Les admirateurs des Frères Dardenne connaissent depuis La Promesse (film remarqué à La Quinzaine des Réalisateurs en 1996) leur prédilection pour l’exploration du lien entre père et fils, parent et petit, adulte et enfant ; une relation complexe, ambivalente, formatrice ou dévastatrice, dont il s’agit souvent de s’affranchir dans la douleur ; des fictions dédiées, majoritairement, à un personnage central dont les cinéastes épousent, souvent dans une grande proximité empathique, le rude parcours .
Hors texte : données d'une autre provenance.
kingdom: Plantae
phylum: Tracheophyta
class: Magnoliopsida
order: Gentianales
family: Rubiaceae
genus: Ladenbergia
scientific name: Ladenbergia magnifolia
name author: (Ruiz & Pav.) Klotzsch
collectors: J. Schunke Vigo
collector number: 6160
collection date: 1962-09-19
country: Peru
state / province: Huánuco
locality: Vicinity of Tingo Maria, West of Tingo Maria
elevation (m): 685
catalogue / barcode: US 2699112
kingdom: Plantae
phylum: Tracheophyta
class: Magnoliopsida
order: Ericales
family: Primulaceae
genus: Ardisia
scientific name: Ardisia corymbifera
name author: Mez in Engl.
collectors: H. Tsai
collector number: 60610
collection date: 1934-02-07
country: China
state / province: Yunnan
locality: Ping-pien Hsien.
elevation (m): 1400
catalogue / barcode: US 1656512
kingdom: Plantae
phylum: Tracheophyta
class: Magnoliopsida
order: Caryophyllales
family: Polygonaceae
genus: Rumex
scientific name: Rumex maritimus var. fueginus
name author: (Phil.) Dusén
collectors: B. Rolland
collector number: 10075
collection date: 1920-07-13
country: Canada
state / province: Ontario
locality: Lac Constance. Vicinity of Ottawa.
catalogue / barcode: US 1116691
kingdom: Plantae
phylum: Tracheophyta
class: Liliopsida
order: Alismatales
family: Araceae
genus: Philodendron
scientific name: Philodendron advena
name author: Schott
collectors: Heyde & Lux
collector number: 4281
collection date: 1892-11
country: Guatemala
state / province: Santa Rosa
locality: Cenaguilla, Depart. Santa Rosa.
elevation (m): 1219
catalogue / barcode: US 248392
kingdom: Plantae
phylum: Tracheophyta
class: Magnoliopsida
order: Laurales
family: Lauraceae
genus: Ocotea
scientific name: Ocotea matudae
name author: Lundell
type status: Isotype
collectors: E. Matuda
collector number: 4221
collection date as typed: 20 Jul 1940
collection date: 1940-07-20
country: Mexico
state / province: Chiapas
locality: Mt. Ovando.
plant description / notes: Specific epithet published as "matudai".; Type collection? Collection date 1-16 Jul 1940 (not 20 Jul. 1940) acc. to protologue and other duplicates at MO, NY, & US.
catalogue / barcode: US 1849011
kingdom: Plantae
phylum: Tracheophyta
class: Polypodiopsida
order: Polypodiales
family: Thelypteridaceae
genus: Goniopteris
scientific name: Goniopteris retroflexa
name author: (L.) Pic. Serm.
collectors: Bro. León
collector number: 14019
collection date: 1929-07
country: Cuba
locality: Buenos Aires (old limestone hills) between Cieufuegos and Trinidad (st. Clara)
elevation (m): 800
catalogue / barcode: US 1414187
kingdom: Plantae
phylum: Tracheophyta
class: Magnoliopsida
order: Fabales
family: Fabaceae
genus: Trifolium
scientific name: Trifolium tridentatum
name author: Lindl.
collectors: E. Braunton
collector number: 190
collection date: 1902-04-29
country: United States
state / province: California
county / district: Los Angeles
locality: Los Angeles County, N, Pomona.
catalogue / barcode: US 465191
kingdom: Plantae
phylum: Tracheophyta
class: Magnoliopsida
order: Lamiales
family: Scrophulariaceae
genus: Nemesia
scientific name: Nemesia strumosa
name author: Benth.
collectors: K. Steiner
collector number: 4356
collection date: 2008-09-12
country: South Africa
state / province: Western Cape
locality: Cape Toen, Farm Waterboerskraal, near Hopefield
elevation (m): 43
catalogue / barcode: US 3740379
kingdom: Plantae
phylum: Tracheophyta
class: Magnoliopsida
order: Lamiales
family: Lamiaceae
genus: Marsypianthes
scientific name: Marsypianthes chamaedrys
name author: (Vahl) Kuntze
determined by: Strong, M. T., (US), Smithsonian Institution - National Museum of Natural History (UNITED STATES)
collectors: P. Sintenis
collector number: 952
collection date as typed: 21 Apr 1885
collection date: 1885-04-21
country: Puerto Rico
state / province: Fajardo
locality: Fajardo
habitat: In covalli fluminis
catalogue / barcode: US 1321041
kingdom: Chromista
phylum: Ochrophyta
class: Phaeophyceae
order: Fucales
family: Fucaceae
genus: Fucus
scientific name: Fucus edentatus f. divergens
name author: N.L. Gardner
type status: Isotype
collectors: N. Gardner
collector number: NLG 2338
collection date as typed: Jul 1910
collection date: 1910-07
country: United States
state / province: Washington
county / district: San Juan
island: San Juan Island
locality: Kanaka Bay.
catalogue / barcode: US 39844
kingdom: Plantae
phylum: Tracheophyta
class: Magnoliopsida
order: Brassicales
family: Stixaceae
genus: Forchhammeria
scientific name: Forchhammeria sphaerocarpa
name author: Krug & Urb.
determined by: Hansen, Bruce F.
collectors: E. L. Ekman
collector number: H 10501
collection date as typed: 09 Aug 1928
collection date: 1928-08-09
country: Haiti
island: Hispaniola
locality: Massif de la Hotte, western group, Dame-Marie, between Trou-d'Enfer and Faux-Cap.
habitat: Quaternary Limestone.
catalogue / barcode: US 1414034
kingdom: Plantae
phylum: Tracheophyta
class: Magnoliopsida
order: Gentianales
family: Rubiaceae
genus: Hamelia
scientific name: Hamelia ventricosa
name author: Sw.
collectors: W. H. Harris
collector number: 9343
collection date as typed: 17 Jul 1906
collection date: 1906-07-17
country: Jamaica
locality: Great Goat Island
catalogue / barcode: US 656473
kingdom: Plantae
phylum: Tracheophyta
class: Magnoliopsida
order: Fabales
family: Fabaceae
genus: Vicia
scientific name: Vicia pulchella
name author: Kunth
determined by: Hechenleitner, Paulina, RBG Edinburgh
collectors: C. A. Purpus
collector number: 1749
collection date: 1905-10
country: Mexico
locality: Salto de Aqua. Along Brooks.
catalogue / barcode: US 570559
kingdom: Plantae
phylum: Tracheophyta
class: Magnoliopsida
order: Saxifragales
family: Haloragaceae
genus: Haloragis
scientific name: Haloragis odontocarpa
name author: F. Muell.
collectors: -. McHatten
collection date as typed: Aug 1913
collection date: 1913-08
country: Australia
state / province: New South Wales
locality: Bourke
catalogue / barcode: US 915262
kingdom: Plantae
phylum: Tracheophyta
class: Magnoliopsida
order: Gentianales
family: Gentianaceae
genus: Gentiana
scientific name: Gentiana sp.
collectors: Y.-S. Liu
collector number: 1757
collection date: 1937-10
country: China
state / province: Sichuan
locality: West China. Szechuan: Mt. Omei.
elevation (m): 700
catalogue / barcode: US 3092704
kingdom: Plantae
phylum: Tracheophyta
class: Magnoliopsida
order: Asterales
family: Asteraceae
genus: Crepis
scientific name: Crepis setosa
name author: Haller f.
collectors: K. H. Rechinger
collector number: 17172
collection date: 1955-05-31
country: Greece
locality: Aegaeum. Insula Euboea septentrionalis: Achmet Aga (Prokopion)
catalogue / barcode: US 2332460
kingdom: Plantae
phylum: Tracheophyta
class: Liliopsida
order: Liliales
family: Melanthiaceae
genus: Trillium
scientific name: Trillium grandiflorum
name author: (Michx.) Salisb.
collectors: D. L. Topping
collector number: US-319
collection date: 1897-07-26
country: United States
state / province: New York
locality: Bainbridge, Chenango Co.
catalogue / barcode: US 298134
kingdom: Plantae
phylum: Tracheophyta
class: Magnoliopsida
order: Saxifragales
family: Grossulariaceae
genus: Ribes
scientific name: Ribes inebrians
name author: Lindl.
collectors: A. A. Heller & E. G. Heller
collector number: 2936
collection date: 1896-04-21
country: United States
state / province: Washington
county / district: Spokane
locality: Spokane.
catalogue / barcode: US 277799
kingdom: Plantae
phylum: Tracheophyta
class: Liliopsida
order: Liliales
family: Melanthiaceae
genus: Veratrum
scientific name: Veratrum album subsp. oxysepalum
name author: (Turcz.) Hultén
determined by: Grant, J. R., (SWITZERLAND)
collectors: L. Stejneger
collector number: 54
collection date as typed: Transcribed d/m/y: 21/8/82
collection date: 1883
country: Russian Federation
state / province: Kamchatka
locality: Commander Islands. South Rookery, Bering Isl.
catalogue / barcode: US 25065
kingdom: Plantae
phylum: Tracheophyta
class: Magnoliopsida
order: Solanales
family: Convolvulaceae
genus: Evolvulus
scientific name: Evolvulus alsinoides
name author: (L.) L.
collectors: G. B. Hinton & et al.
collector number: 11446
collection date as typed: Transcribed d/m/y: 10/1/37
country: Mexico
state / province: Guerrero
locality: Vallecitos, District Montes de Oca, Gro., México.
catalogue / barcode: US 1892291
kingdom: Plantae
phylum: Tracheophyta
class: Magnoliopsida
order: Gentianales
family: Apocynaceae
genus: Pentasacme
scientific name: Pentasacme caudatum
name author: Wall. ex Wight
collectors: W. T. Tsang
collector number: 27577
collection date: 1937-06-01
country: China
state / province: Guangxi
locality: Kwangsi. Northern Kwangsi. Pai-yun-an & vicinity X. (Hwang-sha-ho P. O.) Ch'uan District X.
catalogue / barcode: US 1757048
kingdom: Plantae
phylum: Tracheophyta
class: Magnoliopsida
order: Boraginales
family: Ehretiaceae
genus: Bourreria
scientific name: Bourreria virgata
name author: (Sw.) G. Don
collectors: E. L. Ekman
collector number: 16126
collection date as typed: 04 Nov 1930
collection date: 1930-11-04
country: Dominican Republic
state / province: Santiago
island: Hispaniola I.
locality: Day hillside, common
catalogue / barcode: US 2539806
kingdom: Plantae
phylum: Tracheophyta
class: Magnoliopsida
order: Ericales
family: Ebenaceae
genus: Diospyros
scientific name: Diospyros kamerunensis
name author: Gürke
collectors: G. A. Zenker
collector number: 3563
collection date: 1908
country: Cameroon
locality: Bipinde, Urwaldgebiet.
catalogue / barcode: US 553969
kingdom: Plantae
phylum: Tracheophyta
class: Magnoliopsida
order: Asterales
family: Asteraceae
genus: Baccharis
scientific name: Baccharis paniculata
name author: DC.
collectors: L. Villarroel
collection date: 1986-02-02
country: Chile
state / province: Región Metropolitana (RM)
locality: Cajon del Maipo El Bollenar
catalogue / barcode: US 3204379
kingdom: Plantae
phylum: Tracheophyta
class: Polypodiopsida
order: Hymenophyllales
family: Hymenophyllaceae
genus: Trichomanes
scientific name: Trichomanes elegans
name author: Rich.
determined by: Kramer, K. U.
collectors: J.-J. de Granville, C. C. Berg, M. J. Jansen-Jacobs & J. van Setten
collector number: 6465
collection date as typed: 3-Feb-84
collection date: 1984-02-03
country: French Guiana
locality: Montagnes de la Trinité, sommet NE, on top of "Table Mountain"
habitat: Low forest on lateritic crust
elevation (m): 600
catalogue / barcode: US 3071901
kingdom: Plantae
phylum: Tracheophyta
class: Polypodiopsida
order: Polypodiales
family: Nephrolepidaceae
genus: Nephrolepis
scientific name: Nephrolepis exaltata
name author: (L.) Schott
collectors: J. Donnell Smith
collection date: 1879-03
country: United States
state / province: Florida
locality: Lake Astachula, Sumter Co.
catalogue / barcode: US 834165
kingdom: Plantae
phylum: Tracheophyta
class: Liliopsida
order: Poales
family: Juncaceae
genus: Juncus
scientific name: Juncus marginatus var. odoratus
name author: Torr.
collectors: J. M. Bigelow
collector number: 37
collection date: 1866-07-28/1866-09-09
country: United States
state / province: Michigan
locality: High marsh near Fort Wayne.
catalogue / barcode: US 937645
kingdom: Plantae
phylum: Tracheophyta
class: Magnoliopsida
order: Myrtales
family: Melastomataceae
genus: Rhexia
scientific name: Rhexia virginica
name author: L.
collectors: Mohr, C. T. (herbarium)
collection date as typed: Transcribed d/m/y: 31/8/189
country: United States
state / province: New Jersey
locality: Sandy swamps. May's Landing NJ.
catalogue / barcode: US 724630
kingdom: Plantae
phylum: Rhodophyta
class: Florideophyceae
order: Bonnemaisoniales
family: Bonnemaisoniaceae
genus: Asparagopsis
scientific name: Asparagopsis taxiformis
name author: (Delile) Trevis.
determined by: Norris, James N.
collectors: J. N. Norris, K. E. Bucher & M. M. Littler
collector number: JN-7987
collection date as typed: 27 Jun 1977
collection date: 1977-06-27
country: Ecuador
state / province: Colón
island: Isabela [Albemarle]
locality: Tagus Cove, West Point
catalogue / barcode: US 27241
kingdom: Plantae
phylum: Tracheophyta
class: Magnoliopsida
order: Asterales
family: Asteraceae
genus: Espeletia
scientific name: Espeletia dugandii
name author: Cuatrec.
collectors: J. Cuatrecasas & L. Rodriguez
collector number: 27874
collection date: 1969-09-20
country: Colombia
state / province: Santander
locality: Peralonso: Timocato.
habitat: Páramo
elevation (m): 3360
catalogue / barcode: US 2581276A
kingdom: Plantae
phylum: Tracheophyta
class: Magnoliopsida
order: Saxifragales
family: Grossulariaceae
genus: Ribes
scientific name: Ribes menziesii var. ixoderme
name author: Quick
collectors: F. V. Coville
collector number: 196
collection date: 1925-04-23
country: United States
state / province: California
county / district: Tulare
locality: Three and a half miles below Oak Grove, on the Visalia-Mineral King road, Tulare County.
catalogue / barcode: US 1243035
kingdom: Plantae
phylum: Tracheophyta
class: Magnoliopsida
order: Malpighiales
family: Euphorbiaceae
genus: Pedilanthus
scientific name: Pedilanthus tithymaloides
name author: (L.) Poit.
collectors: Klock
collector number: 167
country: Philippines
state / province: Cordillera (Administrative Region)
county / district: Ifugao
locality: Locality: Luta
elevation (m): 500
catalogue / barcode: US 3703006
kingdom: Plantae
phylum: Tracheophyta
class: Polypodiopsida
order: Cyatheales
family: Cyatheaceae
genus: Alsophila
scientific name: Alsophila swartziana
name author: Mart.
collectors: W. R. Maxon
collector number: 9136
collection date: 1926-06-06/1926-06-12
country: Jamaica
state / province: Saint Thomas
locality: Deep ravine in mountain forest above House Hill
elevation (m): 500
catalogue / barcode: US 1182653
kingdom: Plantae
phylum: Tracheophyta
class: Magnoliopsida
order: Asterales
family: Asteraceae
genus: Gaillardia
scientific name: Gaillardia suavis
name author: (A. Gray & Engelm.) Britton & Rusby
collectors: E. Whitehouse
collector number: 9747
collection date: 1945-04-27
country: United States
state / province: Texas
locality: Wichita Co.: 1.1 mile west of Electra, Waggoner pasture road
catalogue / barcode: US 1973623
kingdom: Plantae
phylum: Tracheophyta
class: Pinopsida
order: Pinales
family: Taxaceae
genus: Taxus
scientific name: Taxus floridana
Pour la première fois, se dessine sous nos yeux une fiction chorale, permettant cependant de faire émerger des personnages féminins confrontés à une maternité précoce, involontaire voire refusée, – des rôles servis par un casting de jeunes actrices épatantes -, et saisissant très vite les doutes et les affres de chacune.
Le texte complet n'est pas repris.